Although Mycobacterium avium complex (MAC) is the most common opportunistic pathogen at postmortem in patients with AIDS, many cases are not recognized premortem. A patient with advanced AIDS had diarrhea, fecal occult blood, and iron deficiency anemia. Esophagogastroduodenoscopy showed an extensive coarsely granular mucosa, resistant to endoscopic irrigation and brushing, in the descending duodenum. Histologic analysis of duodenal biopsies confirmed expansion of intestinal villi due to massive villar infiltration by acid-fast bacilli and no mucosal exudation. An absence of mucosal exudation is consistent with an attenuated local immunologic response in advanced AIDS. MAC was isolated from mycobacterial culture of duodenal biopsies.
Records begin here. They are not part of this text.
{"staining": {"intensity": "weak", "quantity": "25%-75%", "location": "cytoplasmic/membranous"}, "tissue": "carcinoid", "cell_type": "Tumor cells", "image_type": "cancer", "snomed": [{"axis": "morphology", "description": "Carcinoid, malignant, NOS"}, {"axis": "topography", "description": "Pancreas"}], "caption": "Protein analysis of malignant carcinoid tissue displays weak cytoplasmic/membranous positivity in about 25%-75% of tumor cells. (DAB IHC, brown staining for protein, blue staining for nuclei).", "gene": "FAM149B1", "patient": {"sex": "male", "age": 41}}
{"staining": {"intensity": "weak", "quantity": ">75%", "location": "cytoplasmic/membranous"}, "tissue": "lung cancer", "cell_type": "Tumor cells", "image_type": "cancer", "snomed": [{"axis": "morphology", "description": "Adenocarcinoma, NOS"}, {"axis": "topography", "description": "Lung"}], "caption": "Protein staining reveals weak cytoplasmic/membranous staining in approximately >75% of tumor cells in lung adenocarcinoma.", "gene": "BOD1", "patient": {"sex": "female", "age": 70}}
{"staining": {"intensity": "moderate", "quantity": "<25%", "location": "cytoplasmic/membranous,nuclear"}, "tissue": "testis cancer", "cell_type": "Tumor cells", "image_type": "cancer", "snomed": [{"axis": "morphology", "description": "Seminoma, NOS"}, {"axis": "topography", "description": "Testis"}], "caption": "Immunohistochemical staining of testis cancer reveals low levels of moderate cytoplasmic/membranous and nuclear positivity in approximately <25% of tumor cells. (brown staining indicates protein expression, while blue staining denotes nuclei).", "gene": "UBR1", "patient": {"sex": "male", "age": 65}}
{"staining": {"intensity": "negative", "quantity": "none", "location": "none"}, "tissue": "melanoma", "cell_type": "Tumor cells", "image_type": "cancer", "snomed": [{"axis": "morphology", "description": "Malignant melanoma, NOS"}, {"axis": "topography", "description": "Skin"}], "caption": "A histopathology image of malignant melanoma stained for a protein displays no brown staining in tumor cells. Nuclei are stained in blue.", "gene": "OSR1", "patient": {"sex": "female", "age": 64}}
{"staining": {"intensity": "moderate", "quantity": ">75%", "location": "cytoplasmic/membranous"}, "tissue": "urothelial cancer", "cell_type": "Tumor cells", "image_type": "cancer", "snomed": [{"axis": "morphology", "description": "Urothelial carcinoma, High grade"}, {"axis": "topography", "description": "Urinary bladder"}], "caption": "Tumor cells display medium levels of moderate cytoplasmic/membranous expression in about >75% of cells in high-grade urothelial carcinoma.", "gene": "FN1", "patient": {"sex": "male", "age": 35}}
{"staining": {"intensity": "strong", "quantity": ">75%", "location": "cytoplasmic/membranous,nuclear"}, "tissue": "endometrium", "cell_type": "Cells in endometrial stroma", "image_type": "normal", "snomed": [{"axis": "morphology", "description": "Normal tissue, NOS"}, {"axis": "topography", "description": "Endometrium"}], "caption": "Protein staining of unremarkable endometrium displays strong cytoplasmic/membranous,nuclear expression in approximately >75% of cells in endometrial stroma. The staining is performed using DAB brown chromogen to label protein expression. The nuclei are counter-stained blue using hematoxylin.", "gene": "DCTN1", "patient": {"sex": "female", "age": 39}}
The currently reported endoscopic appearance of intestinal MAC can aid in diagnosis by alerting the endoscopist to send biopsies for mycobacterial stains and cultures when MAC infection is suggested by this endoscopic appearance. However, even in the absence of endoscopically evident lesions, gastrointestinal endoscopic biopsy is appropriate to exclude occult opportunistic pathogens in an AIDS patient with wasting or significant gastrointestinal complaints. The currently reported pathologic findings show that villar engorgement and hypertrophy is a sufficient explanation for the granular endoscopic appearance of intestinal MAC and that mucosal exudation is not required to produce this appearance.